The latest chapter in the long saga of 96 Milton Ave. came to the Zoning Board of Appeal last Tuesday, and the board denied the owner’s proposed changes to the three-decker, recommending that he go back to the community.

Owner Kelvin Sanders and his Last Layer Realty, LLC are seeking to legalize enclosed porches on each floor of the house, which has come under intense scrutiny from neighbors who say he has been warehousing sex offenders in the house.

Harold Raymond, who spoke on behalf of the project, said Sanders bought the property two years ago and was looking to “clean up what the previous owner [did]” and sell the house.
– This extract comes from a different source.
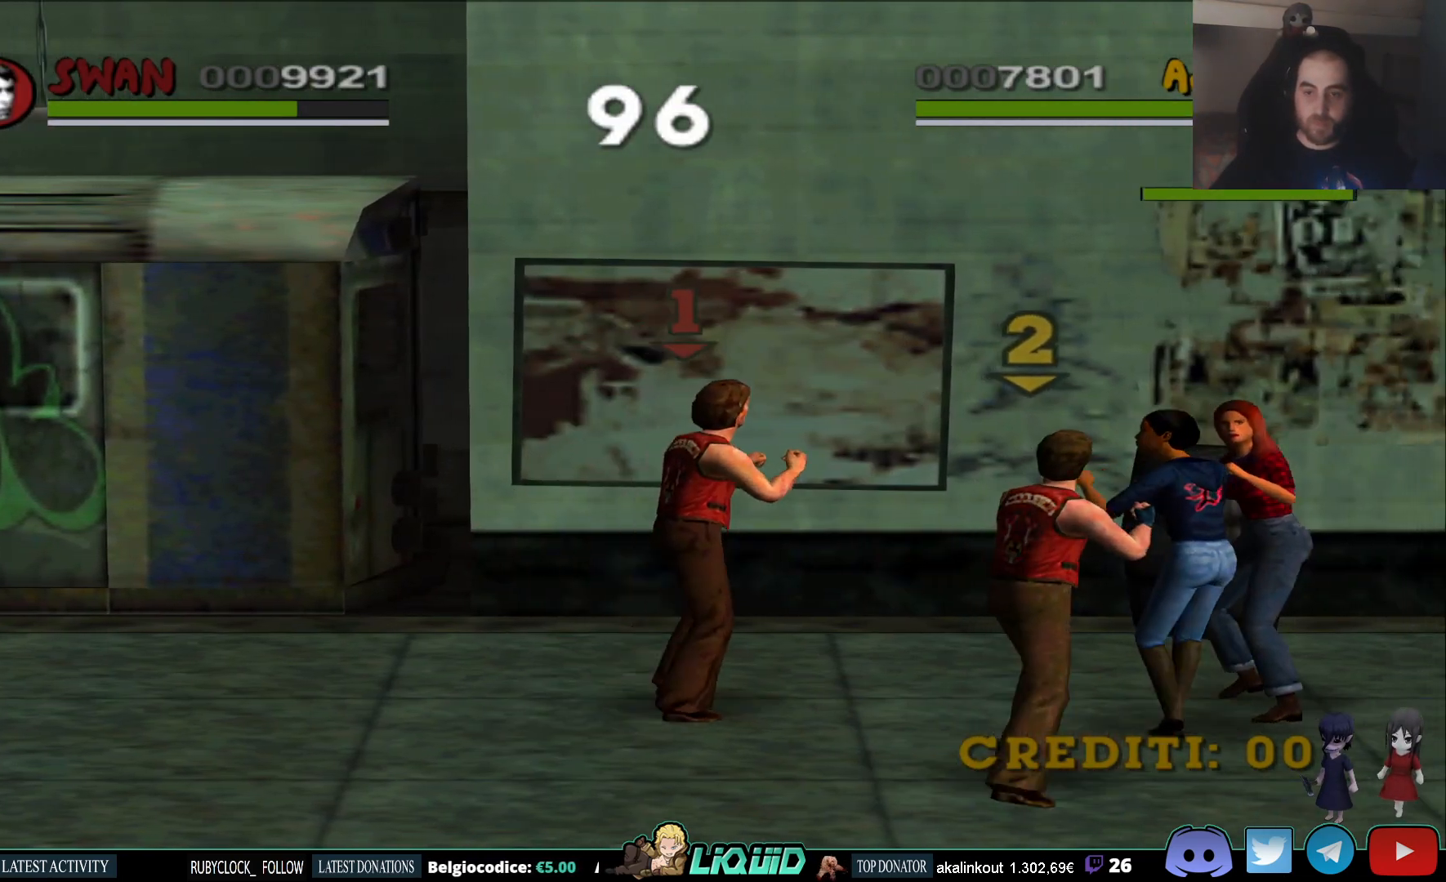
{"buttons": [], "left_stick": "up-right", "right_stick": "center", "events": []}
No one spoke in favor of the project at the meeting and the board denied the appeal. While the panel tried to keep objections to the latest proposal about the porch enclosures, those who testified against it spoke to a larger issue of mistrust and lack of openness in earlier dealings with the landlord.
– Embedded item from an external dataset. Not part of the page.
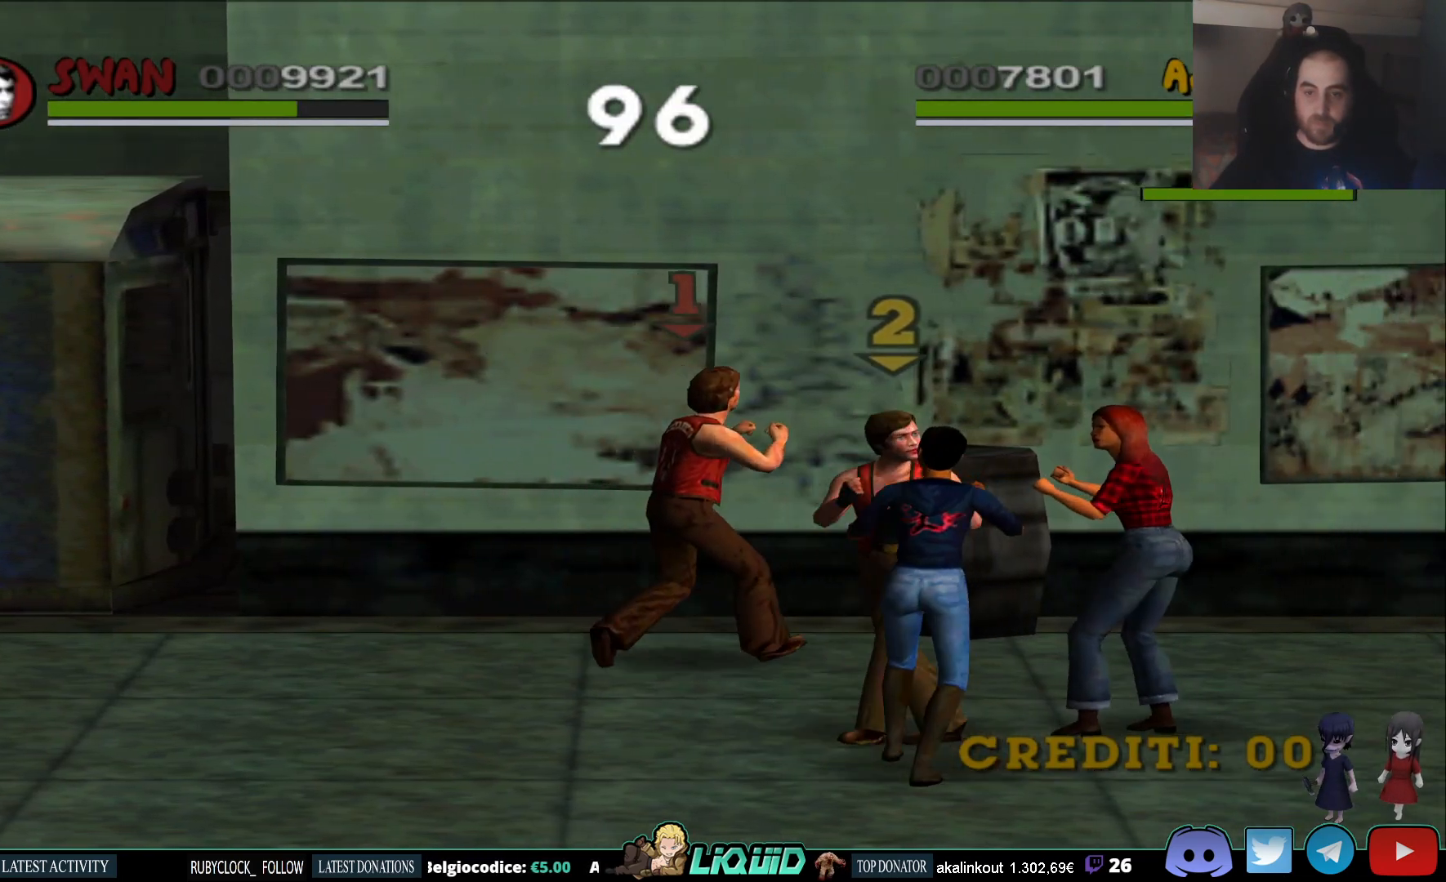
{"buttons": ["SQUARE"], "left_stick": "up-right", "right_stick": "center", "events": [[467, "SQUARE", "down"]]}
They referenced other “illegal issues” in the house, and neighbor Dawn Barrett said of the porches, “as a community, we want it opened up.” Besides that, she said, the building plan provided to the board indicates an intent to add additional rooms, which the panel said was beyond the scope of the proposal at hand.

Among neighbors and the Dorchester United Neighborhood (DUN) Association that Barrett formed in response to controversy around the house, the large three-story structure at the corner of Stockton Street remains a point of unease and uncertainty.

In the summer of 2016, Barrett noticed a number of men going in and out of the house on land that abutted her property. She began searching the Sex Offender Registry Board for the address and found that a number of moderate-to-high risk sex offenders were living in the house, illegally, she suspected.

The city’s Inspectional Services Department gained access to the property through a tenant and discovered in late October of that year that the building was apparently being used as a lodging house despite being zoned as a standard three-family.

In the intervening two years, Sanders had proposed adding bedrooms and petitioning the city to make the property a legal lodging house. Facing serious opposition, he withdrew the plan on the day of its hearing.

“I was trying to make it legal as a rooming house, but I decided not to do that and that’s why this got sparked,” Sanders said last week, “because these porches were like that for the last 20 years.”

Raymond said there are about four bedrooms on each floor and the building would be purchased by FamilyAid Boston to house several large families.

FamilyAid spokesperson Shannon Arnold said in an email on Monday that “FamilyAid Boston no longer has a purchase and sales agreement for 96 Milton Avenue, and has no further plans to purchase the property.”

The agency declined to elaborate on the reason for the change, although a representative from City Council President Andrea Campbell’s office told the Zoning Board that FamilyAid “backed out of buying this property because of other issues they saw with the building.”

Representatives from the mayor’s office and City Councillors Campbell and Frank Baker both spoke in opposition to the proposal.

Jovan Lacet, a Mattapan attorney who regularly attends DUN meetings, said “the present owner really hasn’t been clear about what’s going on with this project… If they were really just trying to clean it to sell the project, in today’s market they can sell the project as is.”

The board’s denial was unanimous, so Sanders cannot bring back an identical proposal later on. He can, however, come to them again with a new plan.

“It sounds to me like you guys need to do some work with the community,” board chair Christine Araujo said.